----- SOURCE DOCUMENT

North London estate agent is the Great White of his breed. He exists to do one thing – sell. That is all. There is no defect that he cannot talk around, no box room he cannot sell as a “study” no postage stamp of cat-shitted grass he cannot tell you is a garden. You are meat. He is hungry. They work in a small pond full of fat fish and they will market, sell, and gift wrap their gran if it gets them their 1.5%.



Why you end up hating them is not because they are like that. You can’t hate Mother Nature, or evolution for they are just the result of those unique processes of development. What you hate them for is that essentially, these days, they do fuck all. Houses, in London, in certain areas, sell themselves. Our flat, god bless it, had “issues”. We were expecting a good few weeks of colon spasming tension while moody city types (essentially us, but younger) sniffily looked at our carpet in disdain, before offering us 10p and half a stick of gum for our life’s investment.

No.

We had over 7 offers in 12 hours. Madness. Only discretion (and a desire not to be sued) stops me from describing the bizarre lengths that the buyers went to to talk us round. They needn’t have bothered. When they accepted our re-offer we were too busy planning how to spend the cash that their faux-gratitude would have been spent elsewhere.

But here we are again, dealing with estate agents. Except this lot are, well, to be honest, a bit crap. Not so much Mike Tyson against Steve Hawking in comparison to their London counterparts as Mike Tyson against a wet flannel.

This lot when showing a house do the following, (all of which I would regard as estate agent cardinal sins):

- say NOTHING during an entire viewing;
- when asked about a feature, say “dunno” and then sneak off;
- turn up 30 minutes late and have no excuse;
- when asked “isn’t the paint a bit peeling” agree and say how awful it is.

They could not sell water to desiccated camels. Either they don’t care or are thick as two short ones.

Thanks god most of the places we’ve seen fall into either the “stunningly overpriced shithole” or “so nice It’s probably gone already”, so these gonzo brained geeks don’t have to even try to do their best to “sell”.

In other words we’ve seen nothing we like or can afford yet.

But at least we know we could make it as estate agents in Hertfordshire, if could ever face having our haircut into Hoxton fins.

Until next time, that’s not a water feature, the cat’s got a weak bladder.

Thursday 3 May 2007

Round, round, get around, I get around...



"as it once was..."

----------
----- ENTRIES SHOWN

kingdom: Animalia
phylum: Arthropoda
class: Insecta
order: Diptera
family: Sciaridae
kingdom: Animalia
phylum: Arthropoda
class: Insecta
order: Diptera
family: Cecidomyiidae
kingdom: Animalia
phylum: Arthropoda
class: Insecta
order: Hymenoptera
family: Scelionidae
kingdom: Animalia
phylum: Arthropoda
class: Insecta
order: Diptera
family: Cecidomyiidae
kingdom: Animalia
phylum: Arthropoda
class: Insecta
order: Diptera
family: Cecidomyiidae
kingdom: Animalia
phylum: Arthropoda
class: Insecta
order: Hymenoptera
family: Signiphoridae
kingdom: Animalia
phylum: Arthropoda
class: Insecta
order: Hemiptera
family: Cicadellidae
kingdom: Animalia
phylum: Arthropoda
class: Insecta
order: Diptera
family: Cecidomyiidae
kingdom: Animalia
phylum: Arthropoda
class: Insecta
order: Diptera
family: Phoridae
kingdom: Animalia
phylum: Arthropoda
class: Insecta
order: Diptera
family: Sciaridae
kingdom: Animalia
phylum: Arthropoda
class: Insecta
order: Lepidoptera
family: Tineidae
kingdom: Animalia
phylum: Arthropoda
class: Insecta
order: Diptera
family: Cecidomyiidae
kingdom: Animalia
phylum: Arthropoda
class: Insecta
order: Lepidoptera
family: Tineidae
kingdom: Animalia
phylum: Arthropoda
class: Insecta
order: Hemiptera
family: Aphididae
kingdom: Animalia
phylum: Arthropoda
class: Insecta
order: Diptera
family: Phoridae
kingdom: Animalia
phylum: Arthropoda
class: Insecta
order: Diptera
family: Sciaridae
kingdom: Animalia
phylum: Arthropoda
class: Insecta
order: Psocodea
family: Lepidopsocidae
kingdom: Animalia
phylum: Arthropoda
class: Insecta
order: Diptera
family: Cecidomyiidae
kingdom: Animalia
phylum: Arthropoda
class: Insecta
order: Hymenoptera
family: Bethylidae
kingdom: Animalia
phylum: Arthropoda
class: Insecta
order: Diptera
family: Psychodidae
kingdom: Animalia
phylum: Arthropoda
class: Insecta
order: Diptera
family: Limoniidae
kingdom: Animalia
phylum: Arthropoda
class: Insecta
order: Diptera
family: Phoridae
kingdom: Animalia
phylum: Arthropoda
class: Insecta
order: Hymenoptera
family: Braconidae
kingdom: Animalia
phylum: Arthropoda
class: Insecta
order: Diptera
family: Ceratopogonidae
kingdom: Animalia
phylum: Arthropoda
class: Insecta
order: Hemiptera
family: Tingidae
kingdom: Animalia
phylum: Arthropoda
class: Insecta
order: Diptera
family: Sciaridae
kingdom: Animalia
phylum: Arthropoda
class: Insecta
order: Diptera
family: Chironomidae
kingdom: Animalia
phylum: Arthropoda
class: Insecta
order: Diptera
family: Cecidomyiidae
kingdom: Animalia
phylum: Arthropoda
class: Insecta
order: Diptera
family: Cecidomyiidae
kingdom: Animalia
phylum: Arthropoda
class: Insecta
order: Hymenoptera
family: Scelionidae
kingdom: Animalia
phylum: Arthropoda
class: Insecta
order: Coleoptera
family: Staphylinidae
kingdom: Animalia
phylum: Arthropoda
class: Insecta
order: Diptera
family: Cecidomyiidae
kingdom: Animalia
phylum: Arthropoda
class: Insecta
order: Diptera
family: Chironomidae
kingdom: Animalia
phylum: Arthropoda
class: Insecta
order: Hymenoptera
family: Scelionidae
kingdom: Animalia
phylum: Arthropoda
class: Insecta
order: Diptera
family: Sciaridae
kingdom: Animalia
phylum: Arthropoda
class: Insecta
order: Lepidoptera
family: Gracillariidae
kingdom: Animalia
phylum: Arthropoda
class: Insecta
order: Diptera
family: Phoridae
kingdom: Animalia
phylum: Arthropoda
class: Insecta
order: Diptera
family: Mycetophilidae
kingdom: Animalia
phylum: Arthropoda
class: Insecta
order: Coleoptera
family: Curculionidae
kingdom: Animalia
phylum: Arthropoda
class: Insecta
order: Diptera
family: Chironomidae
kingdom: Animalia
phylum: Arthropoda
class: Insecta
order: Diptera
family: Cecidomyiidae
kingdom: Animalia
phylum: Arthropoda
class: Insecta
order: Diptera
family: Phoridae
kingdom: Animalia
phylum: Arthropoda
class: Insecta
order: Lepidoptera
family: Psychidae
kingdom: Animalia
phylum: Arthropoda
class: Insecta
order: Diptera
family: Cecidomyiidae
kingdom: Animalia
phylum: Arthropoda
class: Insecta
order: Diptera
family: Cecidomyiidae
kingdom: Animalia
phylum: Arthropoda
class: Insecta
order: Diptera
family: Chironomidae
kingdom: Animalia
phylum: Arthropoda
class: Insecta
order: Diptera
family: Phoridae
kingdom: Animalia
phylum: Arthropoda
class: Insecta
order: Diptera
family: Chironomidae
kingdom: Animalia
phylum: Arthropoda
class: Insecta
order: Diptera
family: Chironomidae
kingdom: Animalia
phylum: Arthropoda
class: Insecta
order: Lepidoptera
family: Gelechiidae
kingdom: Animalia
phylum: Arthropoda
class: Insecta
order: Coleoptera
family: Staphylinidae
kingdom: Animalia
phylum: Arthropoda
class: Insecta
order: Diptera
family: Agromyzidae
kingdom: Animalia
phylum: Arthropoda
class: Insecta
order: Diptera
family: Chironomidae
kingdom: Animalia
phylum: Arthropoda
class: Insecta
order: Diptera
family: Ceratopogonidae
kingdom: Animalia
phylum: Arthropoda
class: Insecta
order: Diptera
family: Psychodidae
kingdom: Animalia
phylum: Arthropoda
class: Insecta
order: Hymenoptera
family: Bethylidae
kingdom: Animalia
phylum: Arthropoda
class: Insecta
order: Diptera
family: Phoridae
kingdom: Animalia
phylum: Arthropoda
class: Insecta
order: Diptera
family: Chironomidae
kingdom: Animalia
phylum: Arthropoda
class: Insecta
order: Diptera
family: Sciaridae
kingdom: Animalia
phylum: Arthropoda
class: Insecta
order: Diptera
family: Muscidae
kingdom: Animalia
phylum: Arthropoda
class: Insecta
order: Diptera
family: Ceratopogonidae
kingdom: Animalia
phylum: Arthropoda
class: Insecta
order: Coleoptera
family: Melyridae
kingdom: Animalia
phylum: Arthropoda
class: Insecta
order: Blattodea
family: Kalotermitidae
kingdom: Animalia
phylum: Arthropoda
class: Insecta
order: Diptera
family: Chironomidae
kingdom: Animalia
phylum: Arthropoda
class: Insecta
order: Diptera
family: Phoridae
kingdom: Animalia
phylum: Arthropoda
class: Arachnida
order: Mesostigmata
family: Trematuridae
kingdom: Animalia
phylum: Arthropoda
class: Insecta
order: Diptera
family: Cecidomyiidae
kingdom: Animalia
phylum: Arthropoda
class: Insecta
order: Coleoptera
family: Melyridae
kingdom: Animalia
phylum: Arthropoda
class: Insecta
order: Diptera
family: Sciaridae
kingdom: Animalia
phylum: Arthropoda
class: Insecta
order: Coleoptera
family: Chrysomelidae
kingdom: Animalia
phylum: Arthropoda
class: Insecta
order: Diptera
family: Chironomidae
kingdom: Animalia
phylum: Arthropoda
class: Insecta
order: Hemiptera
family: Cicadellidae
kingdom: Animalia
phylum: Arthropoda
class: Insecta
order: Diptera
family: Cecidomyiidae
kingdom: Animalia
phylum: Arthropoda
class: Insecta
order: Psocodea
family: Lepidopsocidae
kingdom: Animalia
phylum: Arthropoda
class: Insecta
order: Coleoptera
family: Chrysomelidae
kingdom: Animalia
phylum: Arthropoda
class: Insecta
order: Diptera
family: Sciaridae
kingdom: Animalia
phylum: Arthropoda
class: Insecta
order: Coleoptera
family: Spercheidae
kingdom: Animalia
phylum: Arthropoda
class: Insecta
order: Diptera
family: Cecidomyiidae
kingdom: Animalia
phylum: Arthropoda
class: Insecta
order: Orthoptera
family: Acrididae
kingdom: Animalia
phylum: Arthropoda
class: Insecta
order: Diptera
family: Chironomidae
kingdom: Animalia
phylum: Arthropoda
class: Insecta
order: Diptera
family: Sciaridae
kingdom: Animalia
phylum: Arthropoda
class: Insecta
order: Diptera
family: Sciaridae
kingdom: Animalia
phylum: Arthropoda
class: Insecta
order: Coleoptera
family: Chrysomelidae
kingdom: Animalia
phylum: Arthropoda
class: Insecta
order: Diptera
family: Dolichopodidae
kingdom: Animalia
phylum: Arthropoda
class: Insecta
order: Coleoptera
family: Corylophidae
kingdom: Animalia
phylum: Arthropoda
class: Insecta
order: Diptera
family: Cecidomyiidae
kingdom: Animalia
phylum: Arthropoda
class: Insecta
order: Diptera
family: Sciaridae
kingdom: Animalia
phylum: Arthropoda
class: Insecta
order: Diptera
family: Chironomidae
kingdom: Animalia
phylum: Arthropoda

----------

• [REQUESTS]:
1. Reproduce the stretch of the estate agent post from "But here we" through "two short ones.", swapping "flannel" for "sponge".
2. Extend the blog post about house hunting and estate agents, picking up after its final line.

• [SOLVED PROBLEMS]:
1.
But here we are again, dealing with estate agents. Except this lot are, well, to be honest, a bit crap. Not so much Mike Tyson against Steve Hawking in comparison to their London counterparts as Mike Tyson against a wet sponge.

This lot when showing a house do the following, (all of which I would regard as estate agent cardinal sins):

- say NOTHING during an entire viewing;
- when asked about a feature, say “dunno” and then sneak off;
- turn up 30 minutes late and have no excuse;
- when asked “isn’t the paint a bit peeling” agree and say how awful it is.

They could not sell water to desiccated camels. Either they don’t care or are thick as two short ones.

2.
Getting around in London is probably the most democratic thing about the place. No. That’s not strictly true. It does throw up £1million houses next to scuzzy blocks of flats every now and again i.e. World’s End’s proximity to Kings Road, but that aside, cash is king in the capital. Don’t believe me? Try asking the Big Issue sellers or the beggars at Liverpool Street or Cannon Street in the rush hour. The commuters just zone them out. Poor? Smelly, Begging? You might as well not be there. I don’t know why anyone would ever waste a wish on being invisible when they could do it by being a beggar in the City.

Social ranting over.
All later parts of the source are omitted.